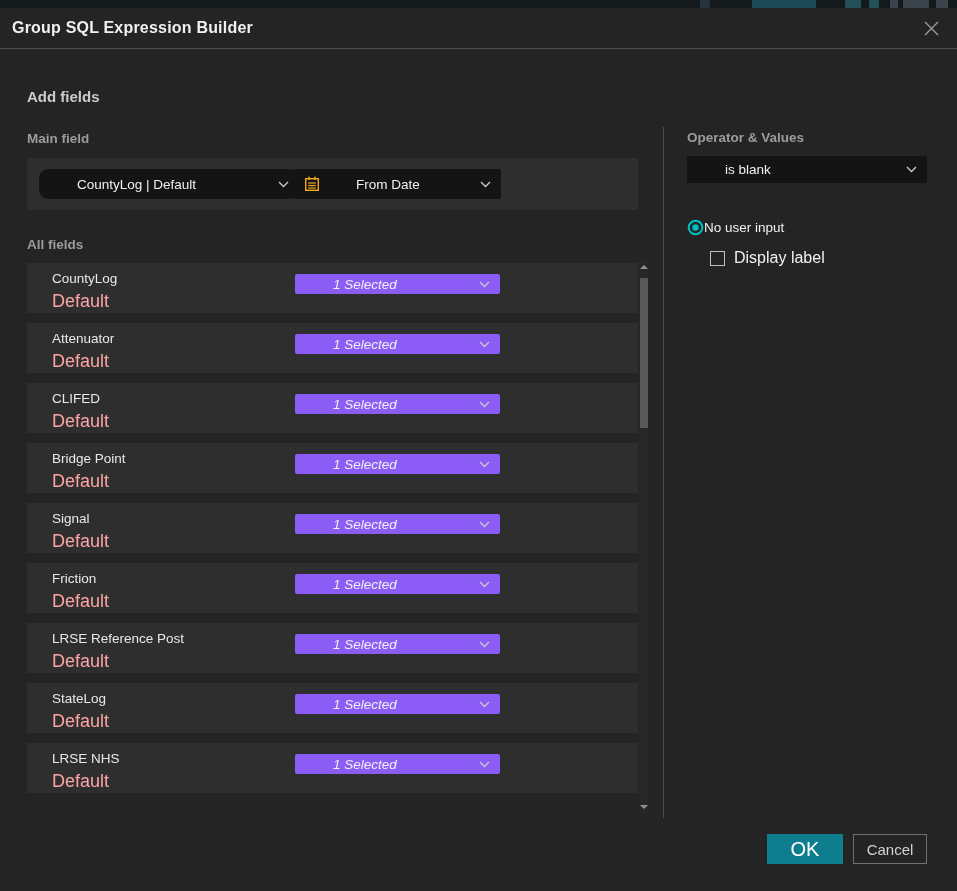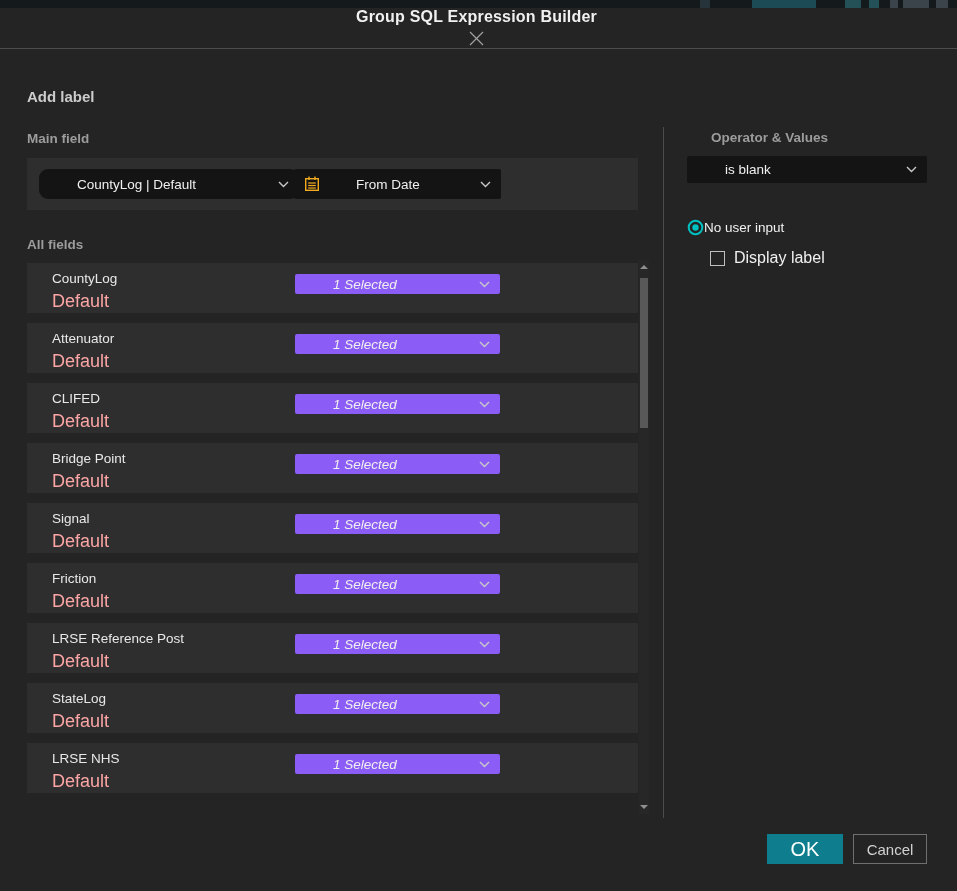--- a/index.html
+++ b/index.html
@@ -6,21 +6,21 @@
   html,body { width:957px; height:891px; background:#14191c; overflow:hidden;
               font-family:"Liberation Sans", sans-serif; }
   .frag { position:absolute; top:0; height:8px; }
 
   #dialog { position:absolute; left:0; top:8px; width:957px; height:883px;
             background:#242424; color:#e8e8e8; }
 
   
   .titlebar { position:absolute; left:0; top:0; width:100%; height:41px;
               border-bottom:1px solid #4d4d4d; display:flex; align-items:center;
-              justify-content:space-between; padding:0 16px 0 12px;flex-direction:column; }
+              justify-content:space-between; padding:0 16px 0 12px; }
   .title { font-size:16px; font-weight:bold; color:#f0f0f0; letter-spacing:.2px; }
   .close-btn { width:20px; height:20px; display:flex; align-items:center; justify-content:center;
                cursor:pointer; }
 
   .h-add { position:absolute; left:27px; top:80px; font-size:15px; font-weight:bold; color:#cccccc; }
   .label-gray { position:absolute; font-size:13.5px; font-weight:bold; color:#9c9c9c; }
 
   
   .main-panel { position:absolute; left:27px; top:150px; width:611px; height:52px; background:#2e2e2e; }
   .dropdown { background:#141414; color:#f0f0f0; font-size:13.5px; display:flex; align-items:center;
@@ -44,21 +44,21 @@
   .sb-up { top:2px; } .sb-down { bottom:2px; }
   .tri-up { width:0; height:0; border-left:4px solid transparent; border-right:4px solid transparent;
             border-bottom:4px solid #8f8f8f; }
   .tri-down { width:0; height:0; border-left:4px solid transparent; border-right:4px solid transparent;
               border-top:4px solid #8f8f8f; }
   .sb-thumb { position:absolute; left:1px; top:18px; width:8px; height:150px; background:#585858; cursor:grab; }
 
   .vdivider { position:absolute; left:663px; top:119px; width:1px; height:691px; background:#4c4c4c; }
 
   
-  .op-title { position:absolute; left:687px; top:122px; font-size:13.5px; font-weight:bold; color:#9c9c9c;margin-left:24px; }
+  .op-title { position:absolute; left:687px; top:122px; font-size:13.5px; font-weight:bold; color:#9c9c9c; }
   .dd-operator { position:absolute; left:687px; top:148px; width:240px; height:27px; }
   .radio-row { position:absolute; left:687px; top:211px; display:flex; align-items:center; cursor:pointer; }
   .radio-row .rlabel { margin-left:0; font-size:13.5px; color:#f0f0f0; }
   .check-row { position:absolute; left:710px; top:241px; display:flex; align-items:center; cursor:pointer; }
   .checkbox { width:15px; height:15px; border:1px solid #c0c0c0; background:transparent; }
   .check-row .clabel { margin-left:9px; font-size:16px; color:#f0f0f0;text-align:right; }
 
   
   .btn-ok { position:absolute; left:767px; top:826px; width:76px; height:30px; background:#0e7e8e;
             color:#ffffff; font-size:20px; border:none; display:flex; align-items:center;
@@ -85,21 +85,21 @@
   <div class="titlebar">
     <span class="title">Group SQL Expression Builder</span>
     <span class="close-btn">
       <svg width="17" height="17" viewBox="0 0 17 17">
         <line x1="2" y1="2" x2="15" y2="15" stroke="#9f9f9f" stroke-width="1.3"></line>
         <line x1="15" y1="2" x2="2" y2="15" stroke="#9f9f9f" stroke-width="1.3"></line>
       </svg>
     </span>
   </div>
 
-  <div class="h-add">Add label</div>
+  <div class="h-add">Add fields</div>
   <div class="label-gray" style="left:27px; top:123px;">Main field</div>
 
   <div class="main-panel">
     <div class="dropdown dd-main1">
       <span class="dd-text">CountyLog | Default</span>
       <svg width="11" height="7" viewBox="0 0 11 7">
         <path d="M1 1 L5.5 5.5 L10 1" fill="none" stroke="#c9c9c9" stroke-width="1.4"></path>
       </svg>
     </div>
     <div class="dropdown dd-main2">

---+---

The problem: Retype every record above exactly as written, but leave out the pictures.

Output:
--- a/index.html
+++ b/index.html
@@ -6,21 +6,21 @@
   html,body { width:957px; height:891px; background:#14191c; overflow:hidden;
               font-family:"Liberation Sans", sans-serif; }
   .frag { position:absolute; top:0; height:8px; }
 
   #dialog { position:absolute; left:0; top:8px; width:957px; height:883px;
             background:#242424; color:#e8e8e8; }
 
   
   .titlebar { position:absolute; left:0; top:0; width:100%; height:41px;
               border-bottom:1px solid #4d4d4d; display:flex; align-items:center;
-              justify-content:space-between; padding:0 16px 0 12px;flex-direction:column; }
+              justify-content:space-between; padding:0 16px 0 12px; }
   .title { font-size:16px; font-weight:bold; color:#f0f0f0; letter-spacing:.2px; }
   .close-btn { width:20px; height:20px; display:flex; align-items:center; justify-content:center;
                cursor:pointer; }
 
   .h-add { position:absolute; left:27px; top:80px; font-size:15px; font-weight:bold; color:#cccccc; }
   .label-gray { position:absolute; font-size:13.5px; font-weight:bold; color:#9c9c9c; }
 
   
   .main-panel { position:absolute; left:27px; top:150px; width:611px; height:52px; background:#2e2e2e; }
   .dropdown { background:#141414; color:#f0f0f0; font-size:13.5px; display:flex; align-items:center;
@@ -44,21 +44,21 @@
   .sb-up { top:2px; } .sb-down { bottom:2px; }
   .tri-up { width:0; height:0; border-left:4px solid transparent; border-right:4px solid transparent;
             border-bottom:4px solid #8f8f8f; }
   .tri-down { width:0; height:0; border-left:4px solid transparent; border-right:4px solid transparent;
               border-top:4px solid #8f8f8f; }
   .sb-thumb { position:absolute; left:1px; top:18px; width:8px; height:150px; background:#585858; cursor:grab; }
 
   .vdivider { position:absolute; left:663px; top:119px; width:1px; height:691px; background:#4c4c4c; }
 
   
-  .op-title { position:absolute; left:687px; top:122px; font-size:13.5px; font-weight:bold; color:#9c9c9c;margin-left:24px; }
+  .op-title { position:absolute; left:687px; top:122px; font-size:13.5px; font-weight:bold; color:#9c9c9c; }
   .dd-operator { position:absolute; left:687px; top:148px; width:240px; height:27px; }
   .radio-row { position:absolute; left:687px; top:211px; display:flex; align-items:center; cursor:pointer; }
   .radio-row .rlabel { margin-left:0; font-size:13.5px; color:#f0f0f0; }
   .check-row { position:absolute; left:710px; top:241px; display:flex; align-items:center; cursor:pointer; }
   .checkbox { width:15px; height:15px; border:1px solid #c0c0c0; background:transparent; }
   .check-row .clabel { margin-left:9px; font-size:16px; color:#f0f0f0;text-align:right; }
 
   
   .btn-ok { position:absolute; left:767px; top:826px; width:76px; height:30px; background:#0e7e8e;
             color:#ffffff; font-size:20px; border:none; display:flex; align-items:center;
@@ -85,21 +85,21 @@
   <div class="titlebar">
     <span class="title">Group SQL Expression Builder</span>
     <span class="close-btn">
       <svg width="17" height="17" viewBox="0 0 17 17">
         <line x1="2" y1="2" x2="15" y2="15" stroke="#9f9f9f" stroke-width="1.3"></line>
         <line x1="15" y1="2" x2="2" y2="15" stroke="#9f9f9f" stroke-width="1.3"></line>
       </svg>
     </span>
   </div>
 
-  <div class="h-add">Add label</div>
+  <div class="h-add">Add fields</div>
   <div class="label-gray" style="left:27px; top:123px;">Main field</div>
 
   <div class="main-panel">
     <div class="dropdown dd-main1">
       <span class="dd-text">CountyLog | Default</span>
       <svg width="11" height="7" viewBox="0 0 11 7">
         <path d="M1 1 L5.5 5.5 L10 1" fill="none" stroke="#c9c9c9" stroke-width="1.4"></path>
       </svg>
     </div>
     <div class="dropdown dd-main2">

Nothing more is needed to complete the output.